During the 2012 presidential election I accompanied some canvassers going door to door in Philadelphia. Their aim was to remind people in this pivotal swing state to vote and to vote Democrat. Again and again, the big concern among the folks opening their doors was the state’s new and very strict voter-ID law, which required voters to provide a government-issued picture ID. The law would have made it impossible for hundreds of thousands—some say 750,000—of people to vote, most of them likely to vote Democratic. Not even government-issued welfare cards and military identification cards were acceptable. Plenty of older Philadelphians, many of them black, do not even have a birth certificate.

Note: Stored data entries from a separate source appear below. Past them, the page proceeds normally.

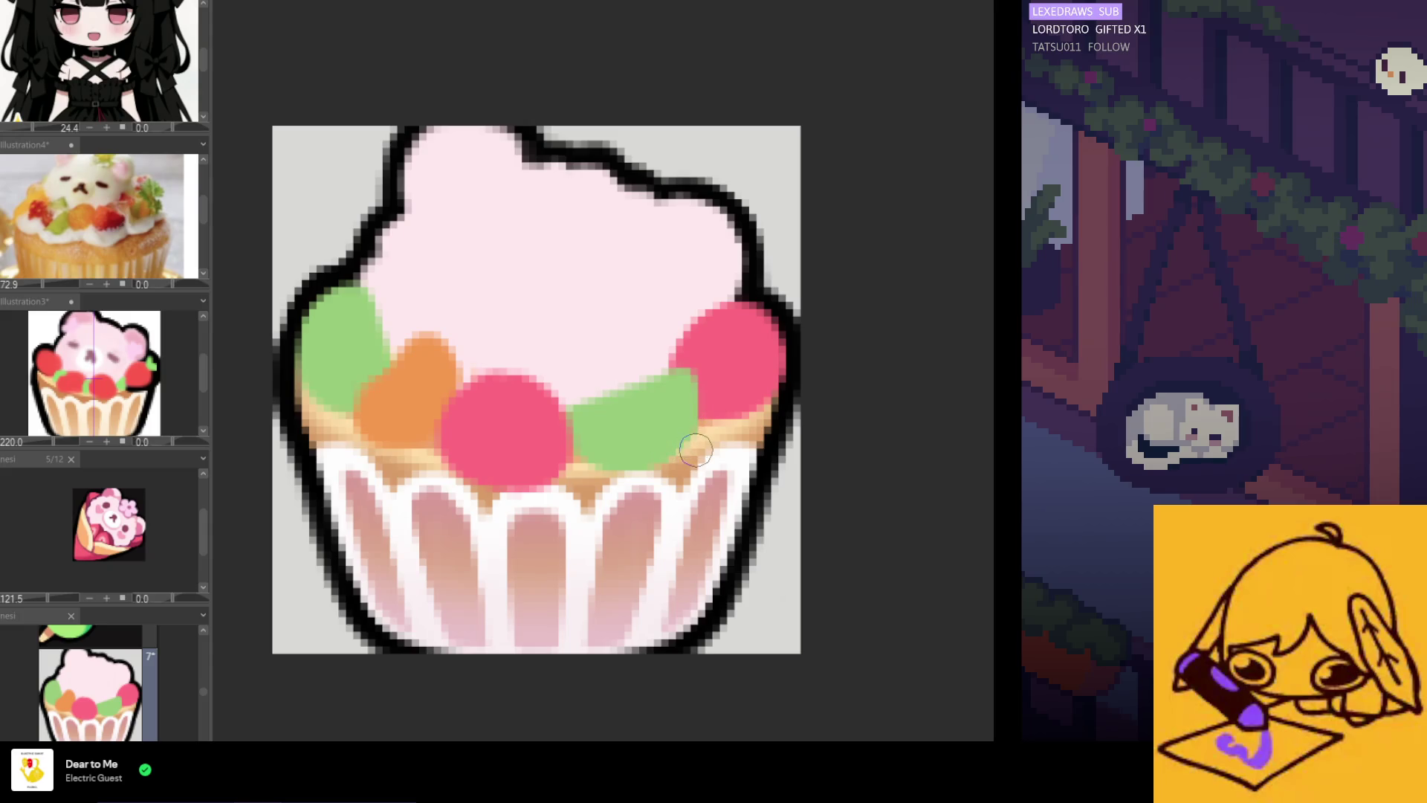
scroll(708, 432, down, 4)
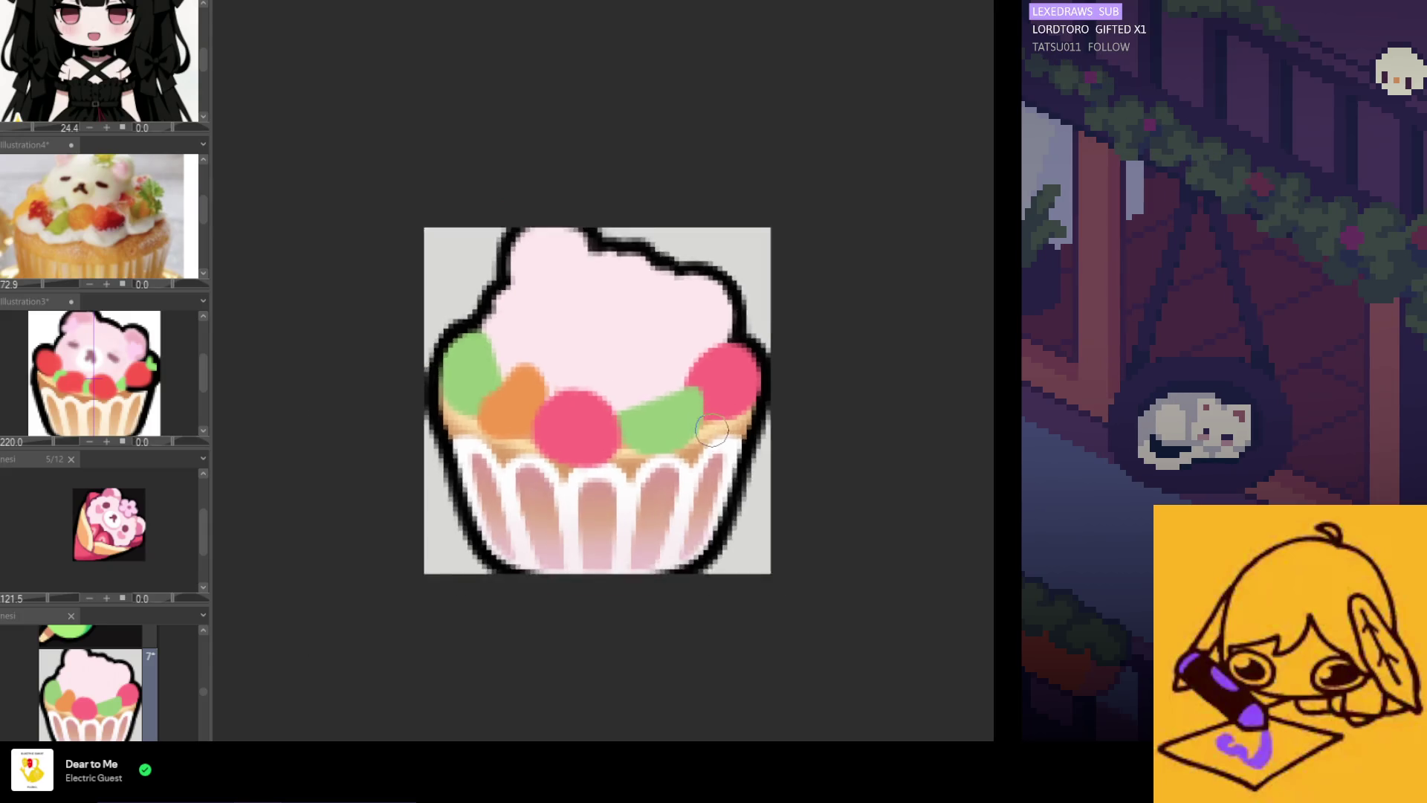
scroll(642, 423, up, 3)
drag(642, 422, 718, 394)
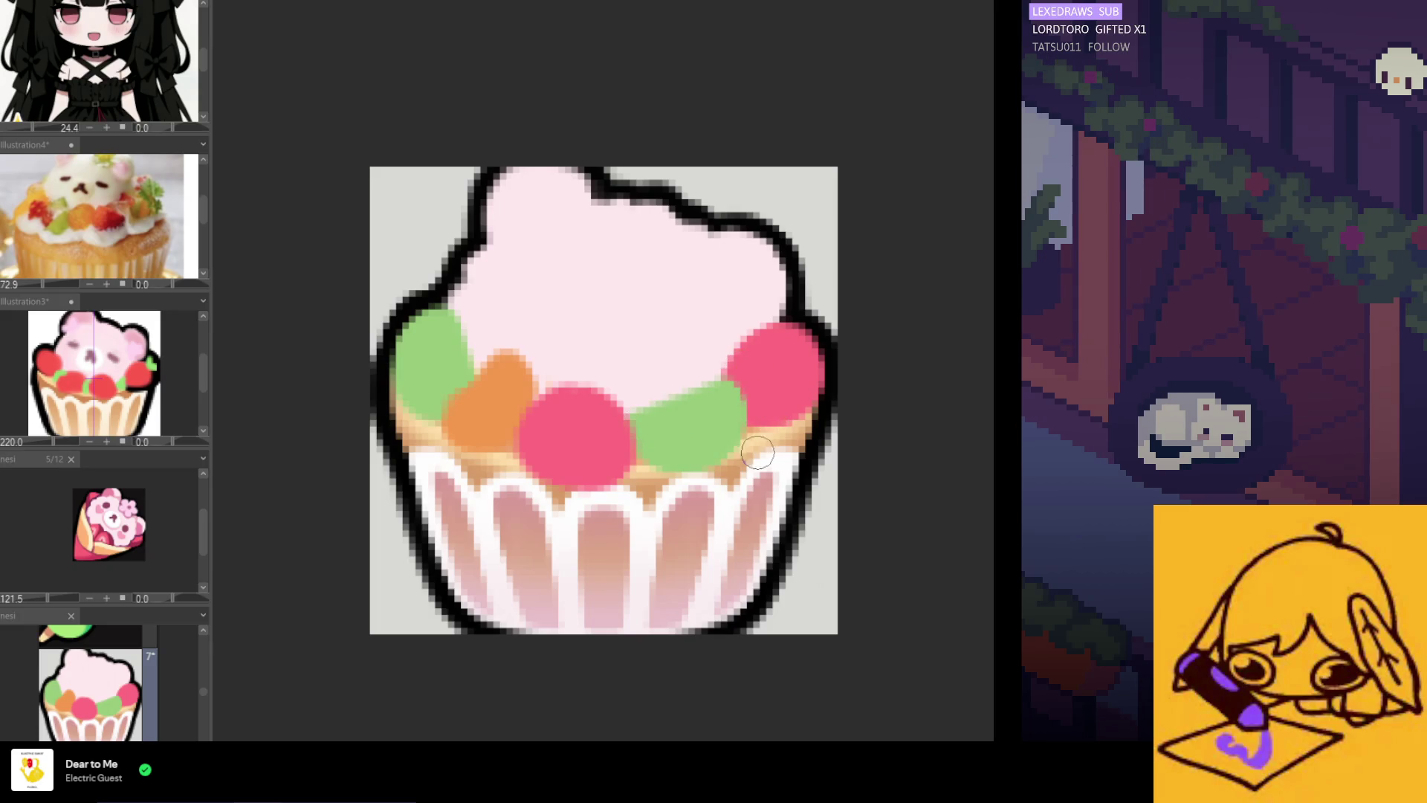
Extend the orange fruit leftward over the green one and raise its top
scroll(758, 452, down, 3)
scroll(706, 457, down, 2)
scroll(664, 462, up, 2)
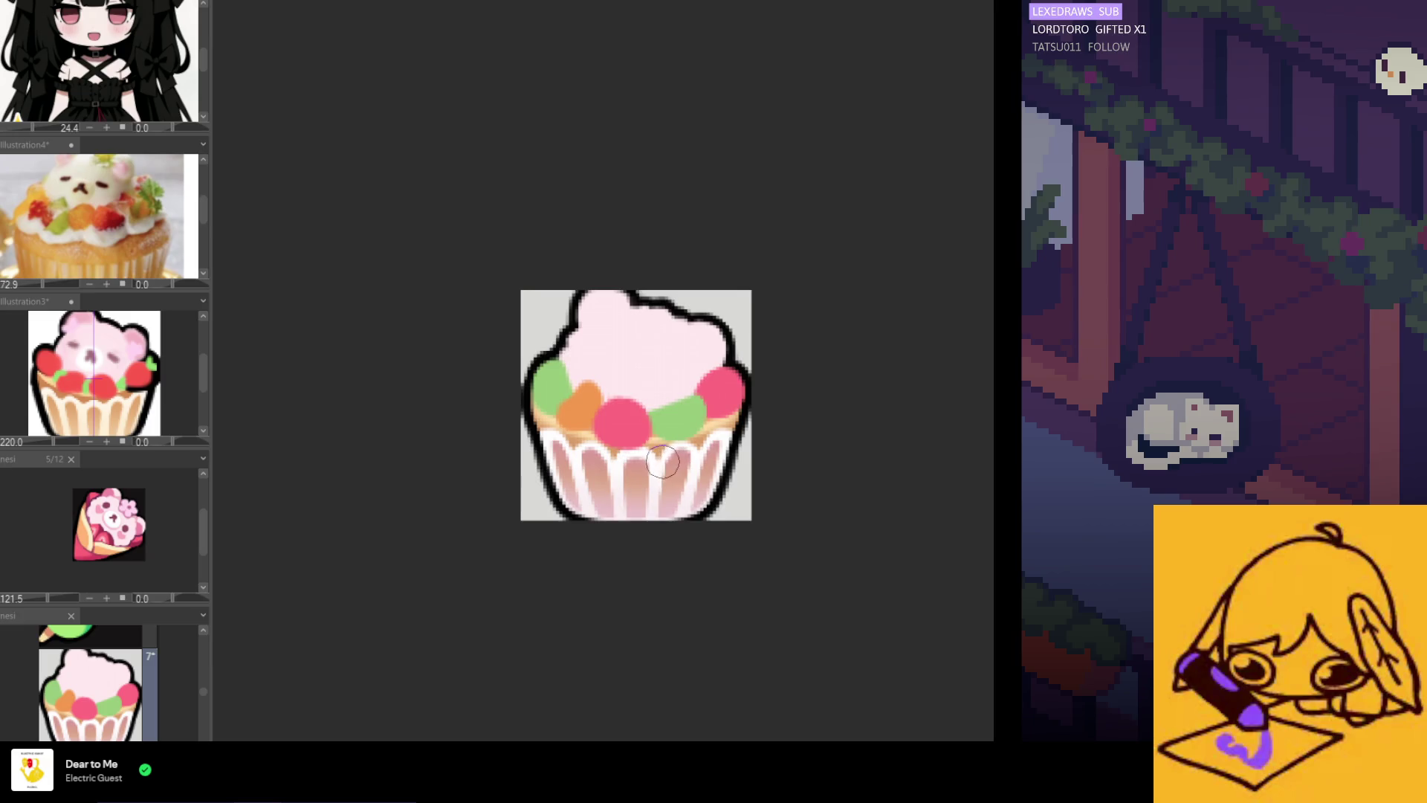
scroll(664, 462, up, 1)
scroll(490, 379, up, 1)
scroll(552, 402, up, 1)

Tom Corbett, Pennsylvania’s Republican governor, signed this cynical law in March 2012, alleging it would prevent voter fraud. “We need to ensure that our elections are fair,” he argued, though the state had witnessed precious few incidents of voter fraud. Democrats complained that the law disenfranchised minorities and the poor. A last-minute ruling blocked Pennsylvania’s law from taking effect in the November 2012 elections, but kept it on the books. The Obama campaign called it a “costly bill to address a non-existent problem”.

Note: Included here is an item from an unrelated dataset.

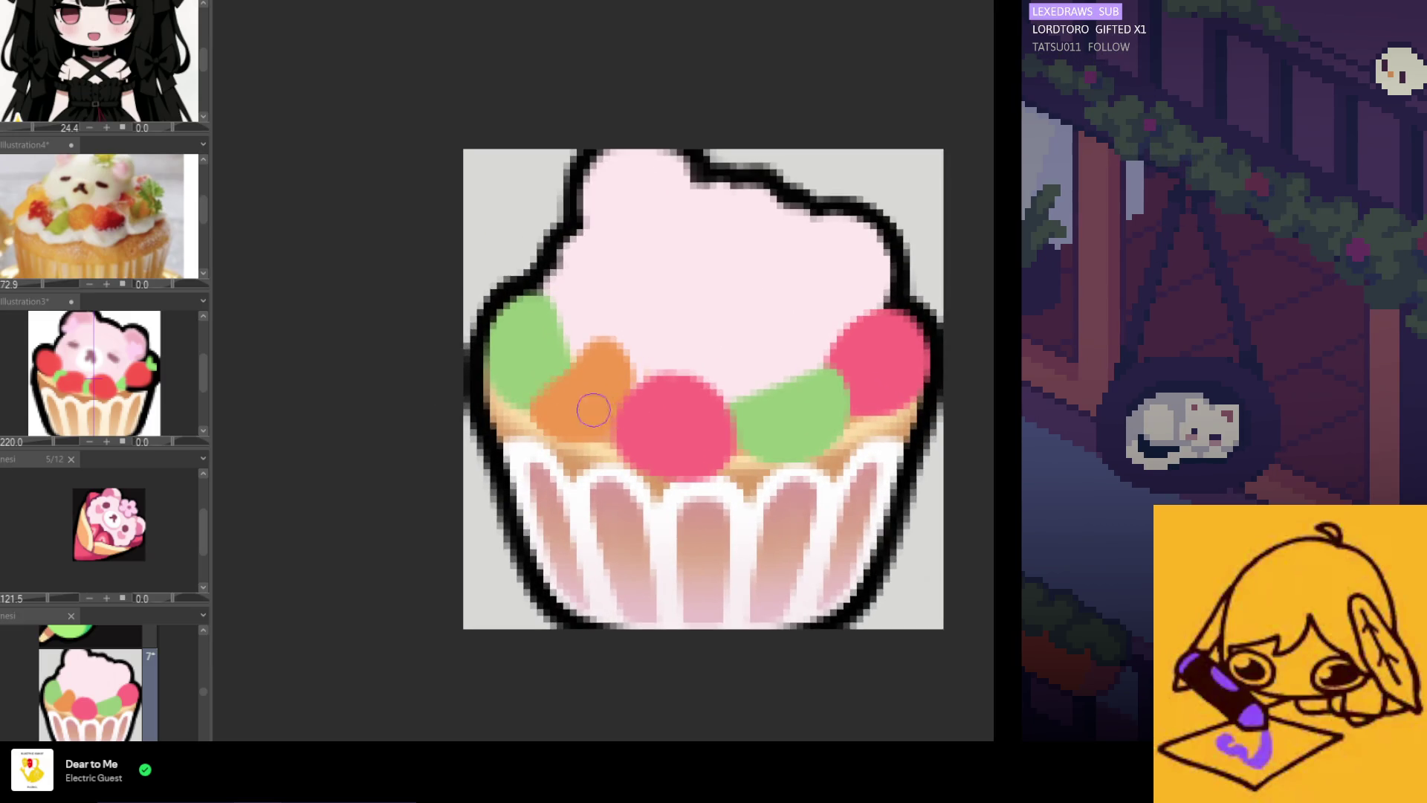
drag(542, 398, 580, 397)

On January 17th a Commonwealth state judge agreed. “Disenfranchising voters through no fault of the voter himself is plainly unconstitutional,” wrote Judge Bernard McGinley (in reference to the state constitution, not the US constitution). Not only was the law was “fraught with illegalities and dubious authority”, but also Mr McGinley found that the state’s $5m campaign to explain the law to voters was full of inaccuracies. The ruling comes after 18 months of litigation.